After two years of posting robust sales and a fat bottom line, DIIL’s net sales plunged by 46.24 percent in 2023. Due to adverse economic and political conditions in the country, the company suffered from lackluster demand during the year. Moreover, the thin foreign exchange reserves of the country resulted in import restrictions which led to the non-availability of raw materials to DIIL. The company suspended its operations in the latter half of the year. Cost of sales tumbled by 42.47 percent in 2023 due to low sales, resulting in an 80.7 percent thinner gross profit in 2023. GP margin stood at 3.54 percent in 2023. DIIL cut down its administrative expense by 36 percent in 2023 due to widespread downsizing, resulting in a workforce of only 20 employees in 2023, from 331 employees in the previous year. Legal & professional charges also considerably dropped in 2023. 43 percent thinner distribution expense incurred by DIIL in 2023 was due to lesser freight & forwarding charges owing to curtailed sales volume. The company didn’t book any profit-related provisioning in 2023. Other income also slumped by 35 percent in 2023 due to lower dividend income. The company registered an operating loss of Rs.26.47 million in 2023. Finance cost stood at Rs. 0.37 million in 2023, largely comprising of finance costs paid on WPPF. DIIL posted a net loss of Rs.43.65 million in 2023 with a loss per share of Rs.4.85.

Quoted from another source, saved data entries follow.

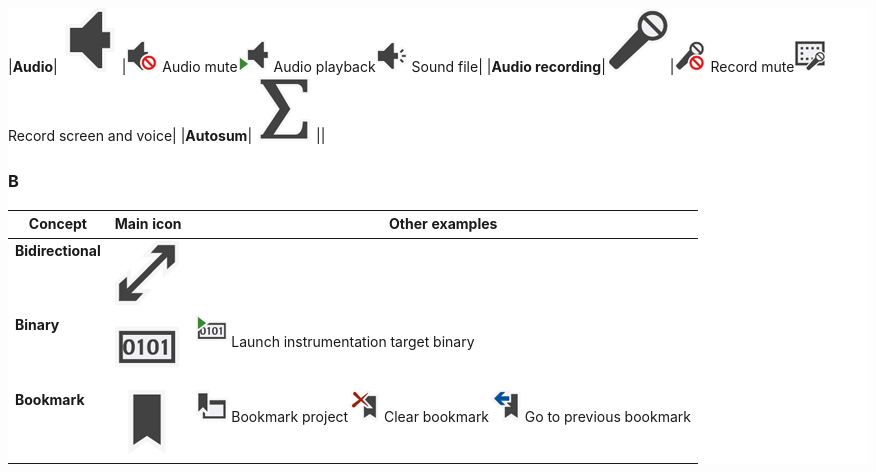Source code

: |**Audio**|![Audio icon](../../extensibility/ux-guidelines/media/vld-c-audio.png "VLD_C_Audio")|![Audio mute icon](../../extensibility/ux-guidelines/media/vld-c-audio-audiomute.png "VLD_C_Audio_AudioMute") Audio mute![Audio playback icon](../../extensibility/ux-guidelines/media/vld-c-audio-audioplayback.png "VLD_C_Audio_AudioPlayback") Audio playback![Sound file icon](../../extensibility/ux-guidelines/media/vld-c-audio-soundfile.png "VLD_C_Audio_SoundFile") Sound file|
|**Audio recording**|![Audio recording icon](../../extensibility/ux-guidelines/media/vld-c-audiorecording.png "VLD_C_AudioRecording")|![Record mute icon](../../extensibility/ux-guidelines/media/vld-c-audiorecording-recordmute.png "VLD_C_AudioRecording_RecordMute") Record mute![Record screen and voice icon](../../extensibility/ux-guidelines/media/vld-c-audiorecording-recordscreenandvoice.png "VLD_C_AudioRecording_RecordScreenAndVoice") Record screen and voice|
|**Autosum**|![Autosum icon](../../extensibility/ux-guidelines/media/vld-c-autosum.png "VLD_C_Autosum")||

###  <a name="BKMK_VLDConceptsB"></a> B

|Concept|Main icon|Other examples|
|-------------|---------------|--------------------|
|**Bidirectional**|![Bidirectional icon](../../extensibility/ux-guidelines/media/vld-c-bidirectional.png "VLD_C_Bidirectional")||
|**Binary**|![Binary icon](../../extensibility/ux-guidelines/media/vld-c-binary.png "VLD_C_Binary")|![Launch instrumentation target binary icon](../../extensibility/ux-guidelines/media/vld-c-binary-launchinstrumentationtargetbinary.png "VLD_C_Binary_LaunchInstrumentationTargetBinary") Launch instrumentation target binary|
|**Bookmark**|![Bookmark icon](../../extensibility/ux-guidelines/media/vld-c-bookmark.png "VLD_C_Bookmark")|![Bookmark project icon](../../extensibility/ux-guidelines/media/vld-c-bookmark-bookmarkproject.png "VLD_C_Bookmark_BookmarkProject") Bookmark project![Clear bookmark icon](../../extensibility/ux-guidelines/media/vld-c-bookmark-clearbookmark.png "VLD_C_Bookmark_ClearBookmark") Clear bookmark![Go to previous bookmark](../../extensibility/ux-guidelines/media/vld-c-bookmark-gotopreviousbookmark.png "VLD_C_Bookmark_GoToPreviousBookmark") Go to previous bookmark|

Recent Performance (9MFY24)
Adverse politico-economic conditions in the country, high cost of production, and sluggish demand didn’t resume its operations in 2024. Consequently, no net sales were recorded during 9MFY24 versus net sales of Rs.969.79 million recorded during the same period last year. While DIIL didn’t incur any distribution expense during the period, administrative expense surged by 36.63 percent during 9MFY24, maybe due to legal & professional charges as the company has some matters under litigation with customs authorities, FBR, SECP, and stock exchanges. Other income also plummeted by 89.36 percent during 9MFY24. DIIL posted an operating loss of Rs.15.43 million in 9MFY24, up 43.38 percent year-on-year. No finance cost was paid during the year. Net loss stood at Rs.26.09 million in 9MFY24, down 25.81 percent year-on-year. Loss per share clocked in at Rs.2.9 in 9MFY24 versus a loss per share of Rs.3.91 during the same period last year.
Future Outlook
The resumption of DIIL’s operations is contingent on the recovery of the country’s macroeconomic conditions. The company aims to employ a market penetration strategy to enhance its presence and generate demand.